Requirement 1
Print the excerpt ranking Black Mirror episodes in full, word for word.

15. "Striking Vipers" (S. 5, Ep. 1)
Black Mirror is hardly shy when it comes to exploring sex and sexuality through a technological lens, and "Striking Vipers" is its latest effort. A follow-up of sorts to "San Junipero," this Season 5 episode finds two buddies playing a newly released video game from a franchise they both love, this time made in highly realistic virtual reality. With their avatars -- a man and a woman -- they end up having sex in-game, which obviously deeply complicates things in their friendship as two straight men. Even with a premise boiled down to something as crass as "is it gay to bang your bro if your bro is a woman??," "Striking Vipers" handles this scenario with surprising tenderness, even if the execution is kinda clunky.

14. "Fifteen Million Merits" (S. 1, Ep. 2)
In Black Mirror's first season, "Fifteen Million Merits" carries the seed of everything that would make the show's bad episodes miss the mark. Daniel Kaluuya stars as Bing, one of millions trapped in a futuristic hell where they must cycle all day to power the vast amount of technology enabling their close quarters and closely monitored lives. Cycling allows people to rack up "merits," which can be used to obtain minor conveniences like skipping ads, or to apply to a reality competition that offers escape from their slavery. Bing's well-intentioned gift to Abi (Jessica Brown Findlay) of 15 million merits allows her the chance to showcase her singing talent on the American/British Idol-style show, but instead, she winds up coerced into doing pornography -- hate when that happens! Kaluuya always delivers a compelling performance, but the resolution comes off as trite, with Bing choosing comfort over freedom and getting his own TV show on which he rails emptily against the injustice of the system. Especially in a world so familiar to our own, with screens delivering targeted ads daily and anonymous masses influencing our every decision, the arc remains too close to the surface to make any deeper points.

Requirement 2
In the records, start at the line containing "genus: Dennstaedtia" and stop after the line containing "genus: Mascagnia". Output those lines verbatim and nothing else.

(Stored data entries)
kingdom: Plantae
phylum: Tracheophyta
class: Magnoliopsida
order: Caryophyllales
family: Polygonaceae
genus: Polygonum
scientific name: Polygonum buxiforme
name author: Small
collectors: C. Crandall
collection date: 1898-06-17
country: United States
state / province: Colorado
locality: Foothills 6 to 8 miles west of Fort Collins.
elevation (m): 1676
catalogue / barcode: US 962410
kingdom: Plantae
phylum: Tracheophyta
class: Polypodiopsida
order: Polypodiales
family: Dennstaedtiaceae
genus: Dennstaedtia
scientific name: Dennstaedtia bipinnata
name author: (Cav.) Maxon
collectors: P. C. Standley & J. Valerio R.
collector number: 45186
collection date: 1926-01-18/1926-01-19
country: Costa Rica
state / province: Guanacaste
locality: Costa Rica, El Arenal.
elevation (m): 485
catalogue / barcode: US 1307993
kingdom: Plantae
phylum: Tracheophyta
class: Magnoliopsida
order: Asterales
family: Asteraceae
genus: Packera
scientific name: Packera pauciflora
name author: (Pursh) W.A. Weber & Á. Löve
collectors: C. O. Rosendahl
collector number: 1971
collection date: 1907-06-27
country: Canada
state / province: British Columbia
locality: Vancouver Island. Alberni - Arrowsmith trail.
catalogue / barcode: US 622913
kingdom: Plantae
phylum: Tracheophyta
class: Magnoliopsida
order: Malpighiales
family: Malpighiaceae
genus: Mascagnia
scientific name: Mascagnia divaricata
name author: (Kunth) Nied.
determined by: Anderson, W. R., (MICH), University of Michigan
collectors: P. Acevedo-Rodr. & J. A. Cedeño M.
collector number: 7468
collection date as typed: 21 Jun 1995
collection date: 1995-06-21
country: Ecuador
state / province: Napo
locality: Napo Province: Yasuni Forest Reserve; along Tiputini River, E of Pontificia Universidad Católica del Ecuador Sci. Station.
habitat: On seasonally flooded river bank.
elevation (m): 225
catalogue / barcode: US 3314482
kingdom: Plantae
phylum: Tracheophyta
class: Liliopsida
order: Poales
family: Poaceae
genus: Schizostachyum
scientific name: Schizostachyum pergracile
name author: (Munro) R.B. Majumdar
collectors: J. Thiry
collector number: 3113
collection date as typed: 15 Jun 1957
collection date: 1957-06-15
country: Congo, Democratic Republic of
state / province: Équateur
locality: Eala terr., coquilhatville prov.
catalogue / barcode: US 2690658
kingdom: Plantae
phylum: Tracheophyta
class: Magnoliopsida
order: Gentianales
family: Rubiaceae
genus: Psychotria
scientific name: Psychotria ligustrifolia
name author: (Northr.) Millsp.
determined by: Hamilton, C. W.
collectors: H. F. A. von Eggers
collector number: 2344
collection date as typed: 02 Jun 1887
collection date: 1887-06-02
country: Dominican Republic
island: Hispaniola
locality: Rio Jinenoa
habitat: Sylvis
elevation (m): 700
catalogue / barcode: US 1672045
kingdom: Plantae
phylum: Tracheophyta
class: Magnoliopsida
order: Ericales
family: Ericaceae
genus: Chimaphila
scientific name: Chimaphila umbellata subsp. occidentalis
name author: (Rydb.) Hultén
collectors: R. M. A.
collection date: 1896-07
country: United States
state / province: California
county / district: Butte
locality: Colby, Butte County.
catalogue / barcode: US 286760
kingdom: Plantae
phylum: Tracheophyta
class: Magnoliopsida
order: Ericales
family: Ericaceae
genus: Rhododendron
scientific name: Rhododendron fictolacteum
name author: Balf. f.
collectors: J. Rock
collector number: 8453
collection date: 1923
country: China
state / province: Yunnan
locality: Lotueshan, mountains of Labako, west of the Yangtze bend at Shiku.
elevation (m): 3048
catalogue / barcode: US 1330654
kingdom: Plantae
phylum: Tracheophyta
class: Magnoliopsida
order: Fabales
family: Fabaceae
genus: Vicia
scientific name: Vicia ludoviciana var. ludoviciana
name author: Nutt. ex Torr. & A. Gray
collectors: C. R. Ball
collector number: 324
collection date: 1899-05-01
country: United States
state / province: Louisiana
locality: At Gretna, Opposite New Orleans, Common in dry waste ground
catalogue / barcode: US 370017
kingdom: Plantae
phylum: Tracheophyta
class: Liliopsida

Exercise response 1
15. "Striking Vipers" (S. 5, Ep. 1)
Black Mirror is hardly shy when it comes to exploring sex and sexuality through a technological lens, and "Striking Vipers" is its latest effort. A follow-up of sorts to "San Junipero," this Season 5 episode finds two buddies playing a newly released video game from a franchise they both love, this time made in highly realistic virtual reality. With their avatars -- a man and a woman -- they end up having sex in-game, which obviously deeply complicates things in their friendship as two straight men. Even with a premise boiled down to something as crass as "is it gay to bang your bro if your bro is a woman??," "Striking Vipers" handles this scenario with surprising tenderness, even if the execution is kinda clunky.

14. "Fifteen Million Merits" (S. 1, Ep. 2)
In Black Mirror's first season, "Fifteen Million Merits" carries the seed of everything that would make the show's bad episodes miss the mark. Daniel Kaluuya stars as Bing, one of millions trapped in a futuristic hell where they must cycle all day to power the vast amount of technology enabling their close quarters and closely monitored lives. Cycling allows people to rack up "merits," which can be used to obtain minor conveniences like skipping ads, or to apply to a reality competition that offers escape from their slavery. Bing's well-intentioned gift to Abi (Jessica Brown Findlay) of 15 million merits allows her the chance to showcase her singing talent on the American/British Idol-style show, but instead, she winds up coerced into doing pornography -- hate when that happens! Kaluuya always delivers a compelling performance, but the resolution comes off as trite, with Bing choosing comfort over freedom and getting his own TV show on which he rails emptily against the injustice of the system. Especially in a world so familiar to our own, with screens delivering targeted ads daily and anonymous masses influencing our every decision, the arc remains too close to the surface to make any deeper points.

Exercise response 2
genus: Dennstaedtia
scientific name: Dennstaedtia bipinnata
name author: (Cav.) Maxon
collectors: P. C. Standley & J. Valerio R.
collector number: 45186
collection date: 1926-01-18/1926-01-19
country: Costa Rica
state / province: Guanacaste
locality: Costa Rica, El Arenal.
elevation (m): 485
catalogue / barcode: US 1307993
kingdom: Plantae
phylum: Tracheophyta
class: Magnoliopsida
order: Asterales
family: Asteraceae
genus: Packera
scientific name: Packera pauciflora
name author: (Pursh) W.A. Weber & Á. Löve
collectors: C. O. Rosendahl
collector number: 1971
collection date: 1907-06-27
country: Canada
state / province: British Columbia
locality: Vancouver Island. Alberni - Arrowsmith trail.
catalogue / barcode: US 622913
kingdom: Plantae
phylum: Tracheophyta
class: Magnoliopsida
order: Malpighiales
family: Malpighiaceae
genus: Mascagnia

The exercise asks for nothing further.